Boonsilp S., Thaipadungpanit J., Amornchai P., Wuthiekanun V., Bailey MS., Holden MTG., Zhang C., Jiang X., Koizumi N., Taylor K., Galloway R., Hoffmaster AR., Craig S., Smythe LD., Hartskeerl RA., Day NP., Chantratita N., Feil EJ., Aanensen DM., Spratt BG., Peacock SJ.
The available Leptospira multilocus sequence typing (MLST) scheme supported by a MLST website is limited to L. interrogans and L. kirschneri. Our aim was to broaden the utility of this scheme to incorporate a total of seven pathogenic species.We modified the existing scheme by replacing one of the seven MLST loci (fadD was changed to caiB), as the former gene did not appear to be present in some pathogenic species. Comparison of the original and modified schemes using data for L. interrogans and L. kirschneri demonstrated that the discriminatory power of the two schemes was not significantly different. The modified scheme was used to further characterize 325 isolates (L. alexanderi [n = 5], L. borgpetersenii [n = 34], L. interrogans [n = 222], L. kirschneri [n = 29], L. noguchii [n = 9], L. santarosai [n = 10], and L. weilii [n = 16]). Phylogenetic analysis using concatenated sequences of the 7 loci demonstrated that each species corresponded to a discrete clade, and that no strains were misclassified at the species level. Comparison between genotype and serovar was possible for 254 isolates.
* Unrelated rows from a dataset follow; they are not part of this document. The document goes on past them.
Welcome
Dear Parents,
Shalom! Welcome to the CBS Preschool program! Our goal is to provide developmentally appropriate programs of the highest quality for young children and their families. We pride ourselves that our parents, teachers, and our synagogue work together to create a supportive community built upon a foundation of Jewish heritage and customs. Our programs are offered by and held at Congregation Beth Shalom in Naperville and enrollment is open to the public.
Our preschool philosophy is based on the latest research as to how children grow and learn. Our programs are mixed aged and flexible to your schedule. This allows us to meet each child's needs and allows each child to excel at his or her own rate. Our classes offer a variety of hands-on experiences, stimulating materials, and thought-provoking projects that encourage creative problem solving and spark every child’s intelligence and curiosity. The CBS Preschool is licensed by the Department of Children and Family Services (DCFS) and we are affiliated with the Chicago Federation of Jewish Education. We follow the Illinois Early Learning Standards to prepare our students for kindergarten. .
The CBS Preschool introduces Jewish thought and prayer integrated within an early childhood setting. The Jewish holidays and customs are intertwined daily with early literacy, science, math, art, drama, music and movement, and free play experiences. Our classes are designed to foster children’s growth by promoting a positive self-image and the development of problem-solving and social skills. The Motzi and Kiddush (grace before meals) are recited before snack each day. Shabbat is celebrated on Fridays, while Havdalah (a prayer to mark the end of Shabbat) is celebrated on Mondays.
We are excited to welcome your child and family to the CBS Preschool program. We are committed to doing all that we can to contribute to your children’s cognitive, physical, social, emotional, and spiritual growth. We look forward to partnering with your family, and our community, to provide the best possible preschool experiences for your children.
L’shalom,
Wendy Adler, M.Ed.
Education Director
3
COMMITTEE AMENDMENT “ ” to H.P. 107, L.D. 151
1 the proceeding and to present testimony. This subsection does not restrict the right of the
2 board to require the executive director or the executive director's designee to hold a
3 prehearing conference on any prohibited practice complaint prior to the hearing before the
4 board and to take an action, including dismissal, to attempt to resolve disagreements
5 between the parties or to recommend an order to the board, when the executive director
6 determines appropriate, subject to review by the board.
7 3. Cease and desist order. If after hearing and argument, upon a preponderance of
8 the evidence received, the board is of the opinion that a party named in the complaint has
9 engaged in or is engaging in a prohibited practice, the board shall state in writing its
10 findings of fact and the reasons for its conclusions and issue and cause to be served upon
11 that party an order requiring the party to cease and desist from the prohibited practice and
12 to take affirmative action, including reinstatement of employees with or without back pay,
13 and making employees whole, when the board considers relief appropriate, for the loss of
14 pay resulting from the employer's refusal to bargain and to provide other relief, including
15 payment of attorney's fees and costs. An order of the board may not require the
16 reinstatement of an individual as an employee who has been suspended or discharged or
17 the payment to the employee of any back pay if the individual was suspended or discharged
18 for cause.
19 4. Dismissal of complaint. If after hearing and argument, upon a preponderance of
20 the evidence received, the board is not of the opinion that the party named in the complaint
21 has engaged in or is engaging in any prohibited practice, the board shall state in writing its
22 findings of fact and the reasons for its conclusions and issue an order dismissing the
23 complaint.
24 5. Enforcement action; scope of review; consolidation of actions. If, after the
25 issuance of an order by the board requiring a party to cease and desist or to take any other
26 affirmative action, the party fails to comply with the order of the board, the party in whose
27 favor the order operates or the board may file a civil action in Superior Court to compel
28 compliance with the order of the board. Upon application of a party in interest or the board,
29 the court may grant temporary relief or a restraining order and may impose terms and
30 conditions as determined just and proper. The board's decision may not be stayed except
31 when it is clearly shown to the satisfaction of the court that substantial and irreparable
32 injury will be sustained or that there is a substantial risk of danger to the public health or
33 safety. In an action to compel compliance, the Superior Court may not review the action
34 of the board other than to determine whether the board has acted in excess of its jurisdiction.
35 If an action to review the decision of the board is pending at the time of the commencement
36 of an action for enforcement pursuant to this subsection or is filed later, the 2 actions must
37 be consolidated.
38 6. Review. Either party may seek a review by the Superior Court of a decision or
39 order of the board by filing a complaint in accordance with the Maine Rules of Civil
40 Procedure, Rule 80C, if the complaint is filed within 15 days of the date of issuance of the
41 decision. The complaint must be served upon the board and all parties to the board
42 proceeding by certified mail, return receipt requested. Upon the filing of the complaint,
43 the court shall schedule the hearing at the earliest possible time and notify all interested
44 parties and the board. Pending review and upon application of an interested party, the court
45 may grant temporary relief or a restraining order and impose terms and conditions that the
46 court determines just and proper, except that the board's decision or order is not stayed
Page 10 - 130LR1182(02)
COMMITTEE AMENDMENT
Of the 31 sequence types (STs) represented by at least two isolates, 18 STs included isolates assigned to two or three different serovars. Conversely, 14 serovars were identified that contained between 2 to 10 different STs. New observations were made on the global phylogeography of Leptospira spp., and the utility of MLST in making associations between human disease and specific maintenance hosts was demonstrated.The new MLST scheme, supported by an updated MLST website, allows the characterization and species assignment of isolates of the seven major pathogenic species associated with leptospirosis.